# Dataset entries:
════════
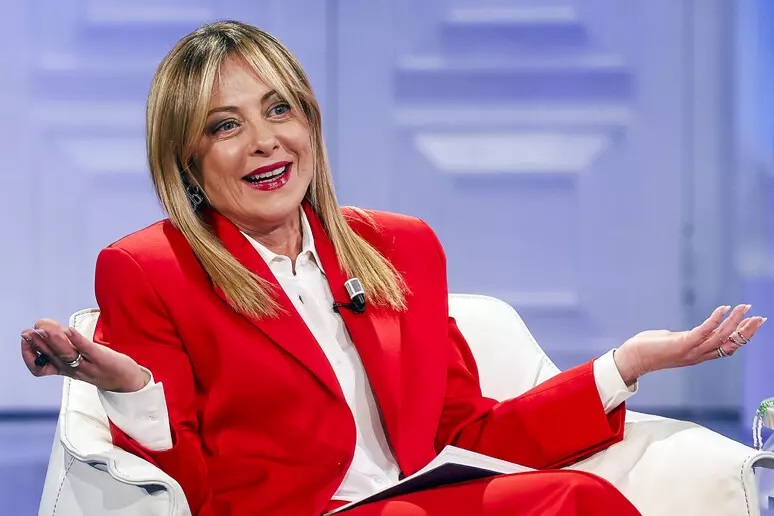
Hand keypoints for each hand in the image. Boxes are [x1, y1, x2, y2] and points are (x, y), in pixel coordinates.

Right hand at [21, 319, 148, 392]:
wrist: (127, 381)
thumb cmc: (101, 367)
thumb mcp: (77, 362)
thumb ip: (62, 348)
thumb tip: (45, 329)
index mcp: (65, 370)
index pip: (40, 368)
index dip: (29, 355)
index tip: (25, 341)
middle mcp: (73, 369)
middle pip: (51, 357)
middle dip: (36, 344)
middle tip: (27, 332)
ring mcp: (87, 365)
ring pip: (66, 353)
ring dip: (53, 340)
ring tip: (44, 328)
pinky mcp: (102, 359)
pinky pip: (87, 350)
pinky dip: (77, 340)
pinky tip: (68, 330)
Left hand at [614, 304, 766, 384]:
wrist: (632, 359)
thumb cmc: (648, 349)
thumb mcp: (672, 343)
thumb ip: (684, 339)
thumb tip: (686, 334)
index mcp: (698, 355)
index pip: (727, 347)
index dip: (742, 337)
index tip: (754, 323)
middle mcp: (698, 355)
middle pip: (730, 344)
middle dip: (746, 330)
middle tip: (760, 318)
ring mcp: (691, 351)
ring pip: (721, 337)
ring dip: (735, 322)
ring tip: (745, 308)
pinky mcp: (682, 344)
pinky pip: (704, 331)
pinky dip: (715, 319)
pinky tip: (723, 308)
════════
Reproduce verbatim the stretch of lines beginning with the one containing "index dip: (742, 337)" and ending at the close of the entries above.

# Exercise answer:
index dip: (742, 337)
index tip: (754, 323)
middle mcp: (698, 355)
middle pip: (730, 344)
middle dip: (746, 330)
middle tip: (760, 318)
ring mcp: (691, 351)
ring pip: (721, 337)
ring dip: (735, 322)
ring tip: (745, 308)
pinky mcp: (682, 344)
pinky pip: (704, 331)
pinky dip: (715, 319)
pinky tip: (723, 308)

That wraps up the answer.